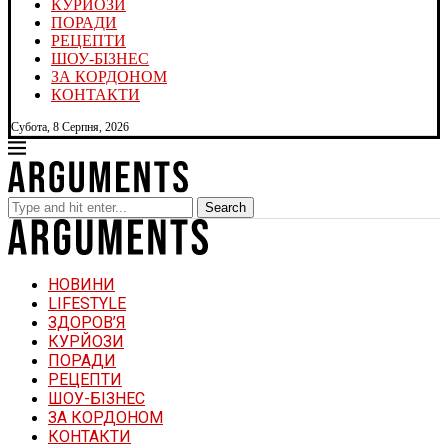
КУРЙОЗИ
ПОРАДИ
РЕЦЕПТИ
ШОУ-БІЗНЕС
ЗА КОРДОНОМ
КОНТАКТИ
Субота, 8 Серпня, 2026
Search
НОВИНИ
LIFESTYLE
ЗДОРОВ’Я
КУРЙОЗИ
ПОРАДИ
РЕЦЕПТИ
ШОУ-БІЗНЕС
ЗА КОРДОНОМ
КОНТАКТИ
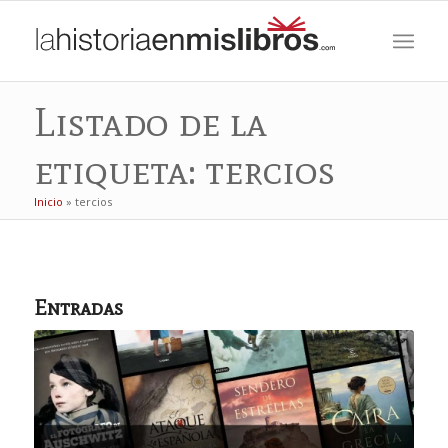
Listado de la
etiqueta: tercios
Inicio
»
tercios
Entradas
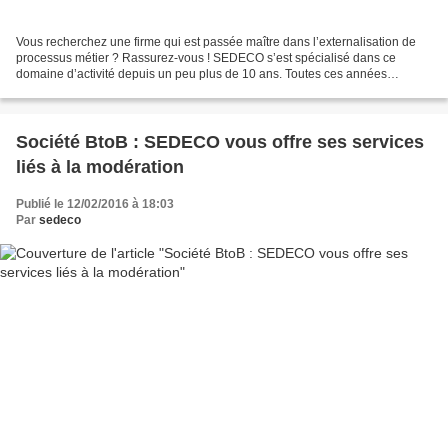
Vous recherchez une firme qui est passée maître dans l’externalisation de
processus métier ? Rassurez-vous ! SEDECO s’est spécialisé dans ce
domaine d’activité depuis un peu plus de 10 ans. Toutes ces années
d’expertise ont aidé notre entreprise BtoB...
Société BtoB : SEDECO vous offre ses services
liés à la modération
Publié le 12/02/2016 à 18:03
Par
sedeco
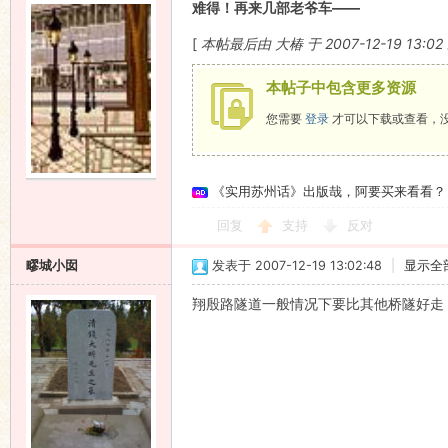
难得！再来几部老爷车——
[
本帖最后由 大椿 于 2007-12-19 13:0
本帖子中包含更多资源
您需要
登录
才可以下载或查看，
《实用苏州话》出版哉，阿要买来看看？
回复
支持
反对
疁城小囡
发表于 2007-12-19 13:02:48
|
显示全
翔殷路隧道一般情况下要比其他桥隧好走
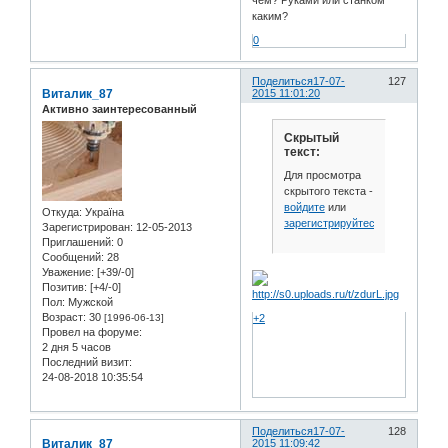
чем? Руками или станком
каким?
0
Поделиться
17-07-
127
Виталик_87
2015 11:01:20
Активно заинтересованный
Скрытый
текст:
Для просмотра
скрытого текста -
войдите
или
Откуда:
Україна
зарегистрируйтесь
.
Зарегистрирован
: 12-05-2013
Приглашений:
0
Сообщений:
28
Уважение:
[+39/-0]
Позитив:
[+4/-0]
Пол:
Мужской
Возраст:
30
+2
[1996-06-13]
Провел на форуме:
2 дня 5 часов
Последний визит:
24-08-2018 10:35:54
Поделиться
17-07-
128
Виталик_87
2015 11:09:42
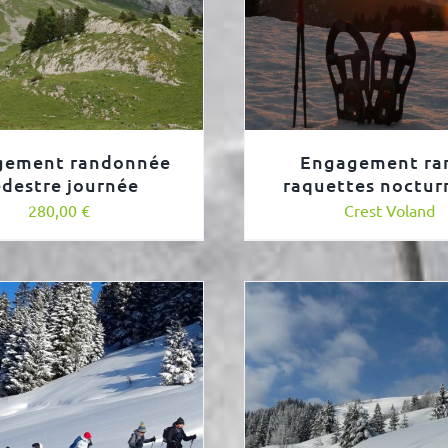
gement randonnée
Engagement ra
destre journée
raquettes noctur
280,00
€
Crest Voland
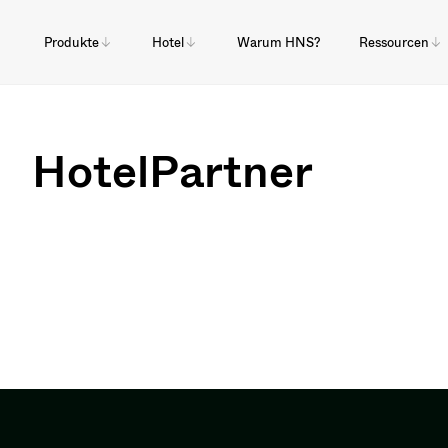
Produkte
Hotel
Warum HNS?
Ressourcen
HotelPartner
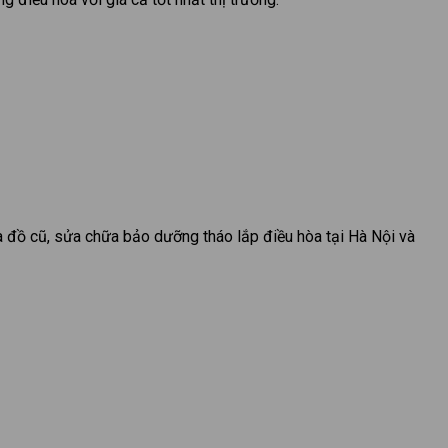
a đồ cũ, sửa chữa bảo dưỡng tháo lắp điều hòa tại Hà Nội và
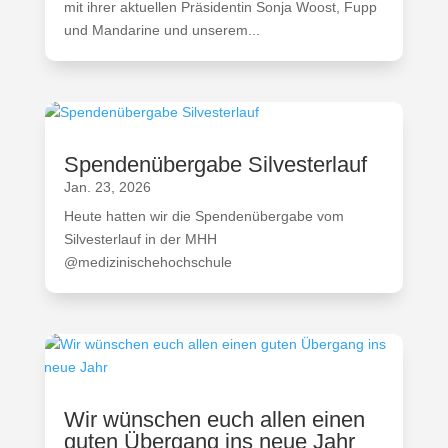
mit ihrer aktuellen Präsidentin Sonja Woost, Fupp
und Mandarine und unserem...
Spendenübergabe Silvesterlauf
Jan. 23, 2026
Heute hatten wir die Spendenübergabe vom
Silvesterlauf in der MHH
@medizinischehochschule
Wir wünschen euch allen einen
guten Übergang ins neue Jahr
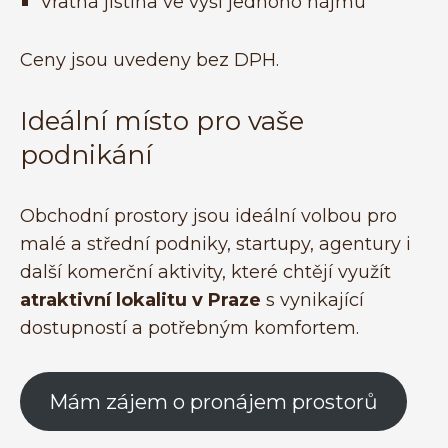
Vratná jistina ve výši jednoho nájmu
Ceny jsou uvedeny bez DPH.
Ideální místo pro vaše
podnikání
Obchodní prostory jsou ideální volbou pro
malé a střední podniky, startupy, agentury i
další komerční aktivity, které chtějí využít
atraktivní lokalitu v Praze
s vynikající
dostupností a potřebným komfortem.
Mám zájem o pronájem prostorů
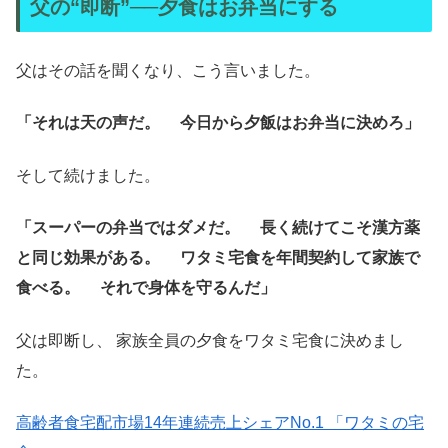
父の“即断”──夕食はお弁当にする
父はその話を聞くなり、こう言いました。
「それは天の声だ。
今日から夕飯はお弁当に決めろ」
そして続けました。
「スーパーの弁当ではダメだ。
長く続けてこそ漢方薬
と同じ効果がある。
ワタミ宅食を年間契約して家族で
食べる。
それで身体を守るんだ」
父は即断し、 家族全員の夕食をワタミ宅食に決めまし
た。
高齢者食宅配市場14年連続売上シェアNo.1 「ワタミの宅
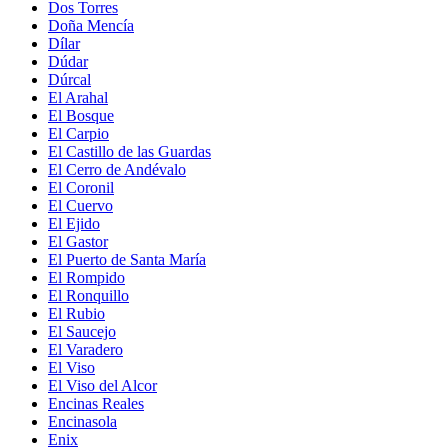
Dos Torres
Doña Mencía
Dílar
Dúdar
Dúrcal
El Arahal
El Bosque
El Carpio
El Castillo de las Guardas
El Cerro de Andévalo
El Coronil
El Cuervo
El Ejido
El Gastor
El Puerto de Santa María
El Rompido
El Ronquillo
El Rubio
El Saucejo
El Varadero
El Viso
El Viso del Alcor
Encinas Reales
Encinasola
Enix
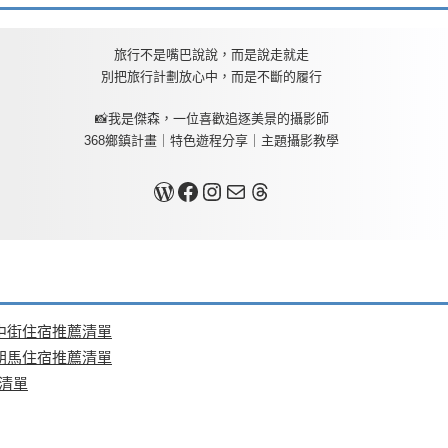
旅行不是嘴巴說說，而是說走就走
別把旅行計劃放心中，而是不斷的履行
📸我是傑森，一位喜歡追逐美景的攝影師
368鄉鎮計畫｜特色遊程分享｜主題攝影教學
關於我
Facebook
Instagram
Mail
Threads
中街住宿推薦清單
朝馬住宿推薦清單
清單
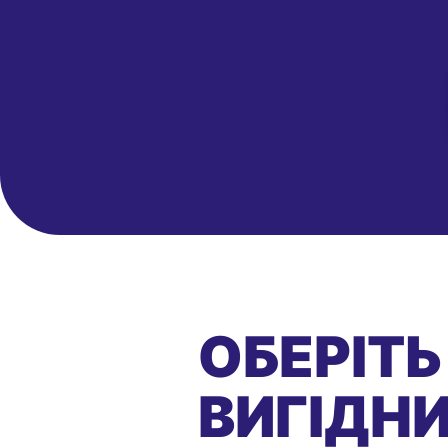
ОБЕРІТЬ
ВИГІДНИ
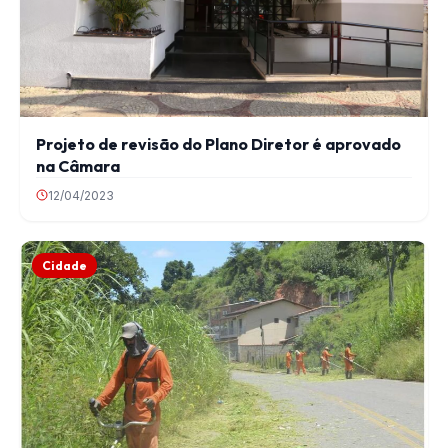
Projeto de revisão do Plano Diretor é aprovado
na Câmara
12/04/2023
Cidade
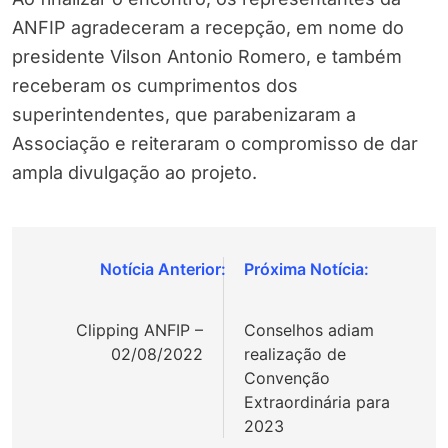
ANFIP agradeceram a recepção, em nome do
presidente Vilson Antonio Romero, e também
receberam os cumprimentos dos
superintendentes, que parabenizaram a
Associação e reiteraram o compromisso de dar
ampla divulgação ao projeto.
Navegação
de
Clipping ANFIP –
Conselhos adiam
Post
02/08/2022
realização de
Convenção
Extraordinária para
2023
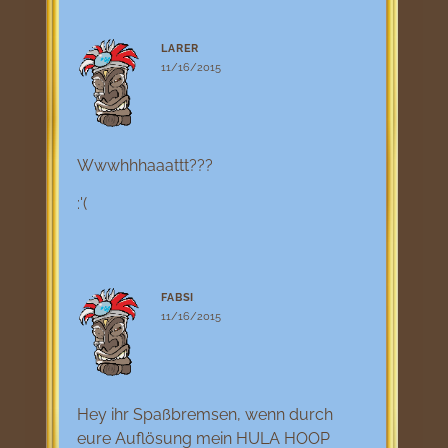
LARER
11/16/2015
Wwwhhhaaattt???
:'(
FABSI
11/16/2015
Hey ihr Spaßbremsen, wenn durch
eure Auflösung mein HULA HOOP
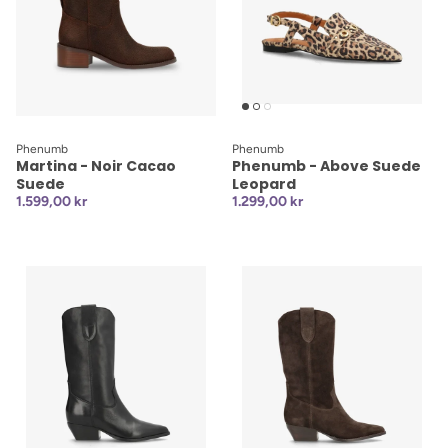
Phenumb
Phenumb
Martina - Noir Cacao
Phenumb - Above Suede
Suede
Leopard
1.599,00 kr
1.299,00 kr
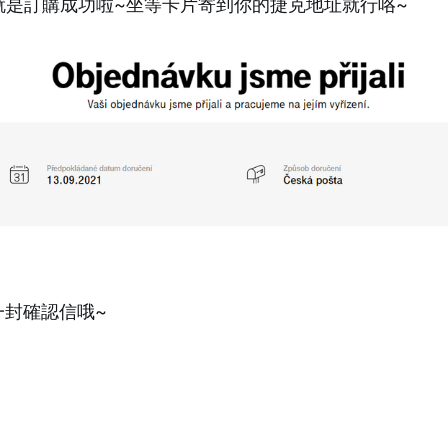
就是訂購成功啦~坐等卡片寄到你的捷克地址就行咯~
一封確認信哦~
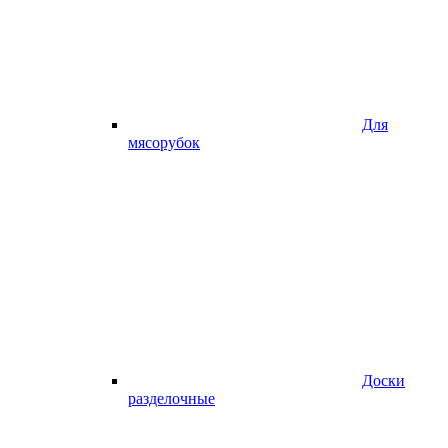
Для
мясорубок
Доски
разделочные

EXERCISE REQUIREMENTS:
Exact copies of the entries above are needed, with every picture removed.

COMPLETED TASK:
КУРЙОЗИ
ПОРАДИ
РЕЦЕПТИ
ШОУ-БІЗНЕС
ЗА КОРДОНОМ
КОНТАКТИ
Субота, 8 Серпня, 2026
Search
НОВИНИ
LIFESTYLE
ЗДОРОВ’Я
КУРЙОЗИ
ПОРАДИ
РЕЦЕПТИ
ШОУ-БІЗНЕС
ЗА КОРДОНОМ
КОНТАКТИ
Listado de la
etiqueta: tercios
Inicio
»
tercios
Entradas
Vous recherchez une firme qui est passée maître dans l’externalisation de
processus métier ? Rassurez-vous ! SEDECO s’est spécialisé dans ce
domaine d’activité depuis un peu plus de 10 ans. Toutes ces années
d’expertise ont aidé notre entreprise BtoB...
Société BtoB : SEDECO vous offre ses services
liés à la modération
Publié le 12/02/2016 à 18:03
Par
sedeco
难得！再来几部老爷车——
[
本帖最后由 大椿 于 2007-12-19 13:0
本帖子中包含更多资源
您需要
登录
才可以下载或查看，
《实用苏州话》出版哉，阿要买来看看？
回复
支持
反对
疁城小囡
发表于 2007-12-19 13:02:48
|
显示全
翔殷路隧道一般情况下要比其他桥隧好走
чем? Руками или станком
каким?
0
Поделиться
17-07-
127
Виталик_87
2015 11:01:20
Активно заинтересованный
Скрытый
текст:
Для просмотра
скрытого текста -
войдите
или
Откуда:
Україна
зарегистрируйтесь
.
Зарегистрирован
: 12-05-2013
Приглашений:
0
Сообщений:
28
Уважение:
[+39/-0]
Позитив:
[+4/-0]
Пол:
Мужской
Возраст:
30
+2
[1996-06-13]
Провел на форуме:
2 дня 5 часов
Последний визит:
24-08-2018 10:35:54
Поделиться
17-07-
128
Виталик_87
2015 11:09:42
gement randonnée
Engagement ra
destre journée
raquettes noctur
280,00
€
Crest Voland
Produkte
Hotel
Warum HNS?
Ressourcen
HotelPartner
a đồ cũ, sửa chữa bảo dưỡng tháo lắp điều hòa tại Hà Nội và
mit ihrer aktuellen Präsidentin Sonja Woost, Fupp
und Mandarine und unserem...
Spendenübergabe Silvesterlauf
Jan. 23, 2026
Heute hatten wir die Spendenübergabe vom
Silvesterlauf in der MHH
@medizinischehochschule
Wir wünschen euch allen einen
guten Übergang ins neue Jahr
Vratná jistina ve výši jednoho nájmu
Ceny jsou uvedeny bez DPH.
Ideální místo pro vaše
podnikání
Obchodní prostory jsou ideální volbou pro
malé a střední podniky, startupy, agentury i
další komerční aktivity, které chtějí využít
atraktivní lokalitu v Praze
s vynikající
dostupností a potřebným komfortem.
Mám zájem o pronájem prostorů
父の“即断”──夕食はお弁当にする
父はその話を聞くなり、こう言いました。
「それは天の声だ。
今日から夕飯はお弁当に決めろ」
そして続けました。
「スーパーの弁当ではダメだ。
長く続けてこそ漢方薬
と同じ効果がある。
ワタミ宅食を年間契約して家族で
食べる。
それで身体を守るんだ」
父は即断し、 家族全員の夕食をワタミ宅食に決めまし
た。
高齢者食宅配市場14年連続売上シェアNo.1 「ワタミの宅
Dos Torres
Doña Mencía
Dílar
Dúdar
Dúrcal
El Arahal
El Bosque
El Carpio
El Castillo de las Guardas
El Cerro de Andévalo
El Coronil
El Cuervo
El Ejido
El Gastor
El Puerto de Santa María
El Rompido
El Ronquillo
El Rubio
El Saucejo
El Varadero
El Viso
El Viso del Alcor
Encinas Reales
Encinasola
Enix
旅行不是嘴巴說說，而是說走就走
別把旅行計劃放心中，而是不斷的履行
📸我是傑森，一位喜歡追逐美景的攝影師
368鄉鎮計畫｜特色遊程分享｜主題攝影教學
關於我
Facebook
Instagram
Mail
Threads
中街住宿推薦清單
朝馬住宿推薦清單
清單
ОБЕРІТЬ
ВИГІДНИ
Projeto de revisão do Plano Diretor é aprovado
na Câmara
12/04/2023
Cidade
ANFIP agradeceram a recepção, em nome do
presidente Vilson Antonio Romero, e também
receberam os cumprimentos dos
superintendentes, que parabenizaram a
Associação e reiteraram o compromisso de dar
ampla divulgação ao projeto.
Navegação
de
Clipping ANFIP –
Conselhos adiam
Post
02/08/2022
realização de
Convenção
Extraordinária para
2023
LARER
11/16/2015
Wwwhhhaaattt???
:'(
FABSI
11/16/2015
Hey ihr Spaßbremsen, wenn durch
eure Auflösung mein HULA HOOP
Phenumb
Phenumb
Martina - Noir Cacao
Phenumb - Above Suede
Suede
Leopard
1.599,00 kr
1.299,00 kr
就是訂購成功啦~坐等卡片寄到你的捷克地址就行咯~
一封確認信哦~
Для
мясорубок
Доски
разделочные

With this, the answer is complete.